Снится Доримедонту, что под ним конь белый. Скачут они, скачут по лесной сказке. Дубы-великаны над головой, как змеи перевиваются. Листья на них золотые, птицы на них – все павлины. Тропа под ногами коня заколдованная. Никому не пройти, не проехать. А он скачет. Ему нипочем. Вот терем встал расписной. В терему царевна томится. Надо спасти царевну. Спас царевну. А какая она – не заметил. Дальше конь скачет. Вот лес – не лес. Дворец золоченый. И конь пропал-провалился. А он, сновидец, король ли, королевич ли, на троне сидит, важно рукой пошевеливает, милостивые речи говорит придворцам. А далеко впереди громадное зеркало, и видит он в зеркале том золотую корону с каменьями на своих кудрях. А кудри ниже плеч. И такие черные на красном, золотом шитом одеянии. И смотрит королевич на красное, и гордо-весело ему. Пылает красное. Распылалось красное. И все кругом загорелось. Пожар дикий. А ему нипочем. Руками взмахнул. Улетел. Летит. О королевне вспомнил. Королевна, кажись, там рядом сидела. Ну да все равно. Дальше летит. Волга засинелась. В свой город прилетел. Вали на площадь! Народ скликай! Народ валом повалил. Ишь сколько! И купцы тут, и попы. А он, сновидец, уж не королевич сказочный, а настоящий губернатор. В карету сел, дверцы распахнул, На обе стороны из мешков монеты в толпу бросает. Крик. Шум. Ура. Губернатор важно народу головой кивает, фуражки не снимая. Вдруг – что такое?

– Держи его! Держи!

Отец на своей паре едет. Страшными глазами смотрит. Вскрикнул губернатор. Проснулся. Во все глаза глядит. Рукой кудри ворошит. Огляделся. На Семена уставился.

– Ты что, Сема, не спишь?

– Так.

– А сколько времени?

– Не знаю. Ночь еще.

– Макарка третьего дня часы купил. С цепочкой. Посмотреть?

– А тебе на что? Да они у него под подушкой. Разбудишь.

– Ничего.

Из-под одеяла выпрыгнул. К братниной кровати подошел-подбежал.

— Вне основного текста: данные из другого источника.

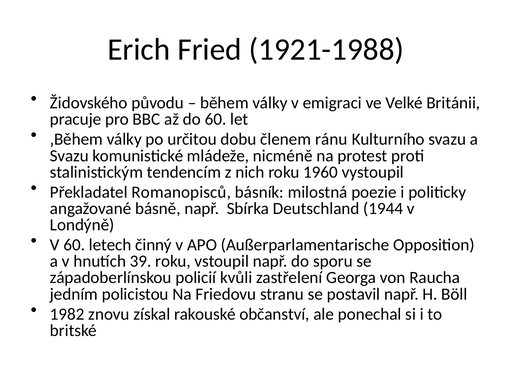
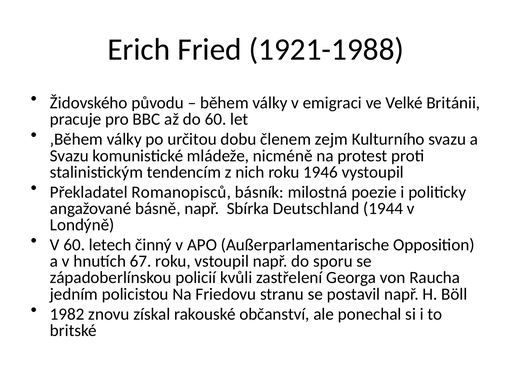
ránu: ránu -> zejm
1960: 1960 -> 1946
39: 39 -> 67
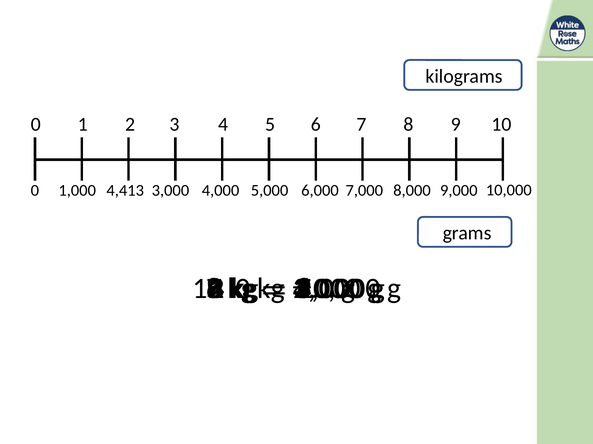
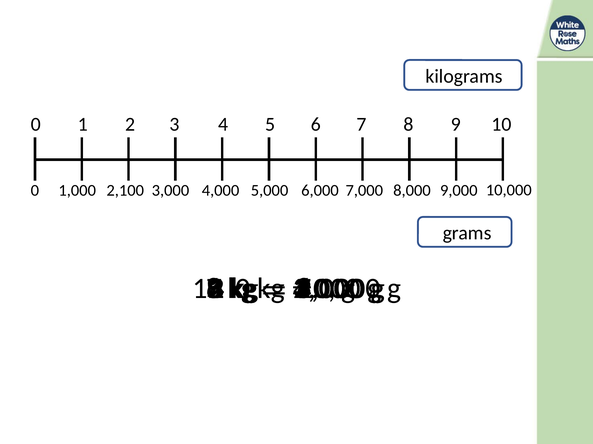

Важно разметавшись, спит на спине Макар, степенно похрапывает. Доримедонт часы за цепочку из-под подушки вытянул. Оборотив к лампадному огню, посмотрел. Легонько свистнул.

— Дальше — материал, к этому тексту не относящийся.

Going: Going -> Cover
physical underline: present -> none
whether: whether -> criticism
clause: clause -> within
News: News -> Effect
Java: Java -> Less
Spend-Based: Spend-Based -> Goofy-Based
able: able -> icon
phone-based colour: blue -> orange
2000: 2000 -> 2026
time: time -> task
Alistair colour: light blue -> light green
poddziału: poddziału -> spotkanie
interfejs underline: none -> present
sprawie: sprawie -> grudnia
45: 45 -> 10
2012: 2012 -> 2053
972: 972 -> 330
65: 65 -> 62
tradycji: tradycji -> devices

– У, рань какая! Спать. И ты спи, Сёма. Ты что не спишь по ночам?

– Так. Не спится. Да и ты не больно рассыпайся. Знаешь какой день. Пораньше встать надо. Помочь там. Или чего. Дела много.

– Ладно. А ты что, говорю, по ночам не спишь?

– Так. Не спится, говорю.

– А ты книжку возьми.

– Зачем? Какую книжку?

– А так. Живо уснешь. Плохая попадется, скучная, от скуки уснешь. А если интересная, замечтаешься, тоже не увидишь, как сон возьмет.

– Нет. Что книжка…

– Не нет. А когда у меня, в Москве, сон очень плох был, я всегда с книжкой. А ты что? Боишься, что ли? Так ты не бойся. С сегодняшнего дня бояться нечего. На то он и сороковой день. Мытарства кончаются. Душе свобода. А папаша в ночь скончался. Теперь как раз. Ты бы…

И оборвал нить слов своих Доримедонт. Макар на кровати своей заворчал непонятное. Голос-говор злой. Голову с подушки приподнял. Глаза закрыты. Лицо круглое. Со сна красное. Нос красивый, отцовский, с круглой горбинкой, ноздри раздувает. Открыл глаза Макар. И сразу они, как птичьи глаза, по комнате забегали. Будто и не спал. А по тихой комнате лампадный свет, как загнанный зверек, бегает. Оживет – все кругом обежит. Замрет – где-то за углами таится.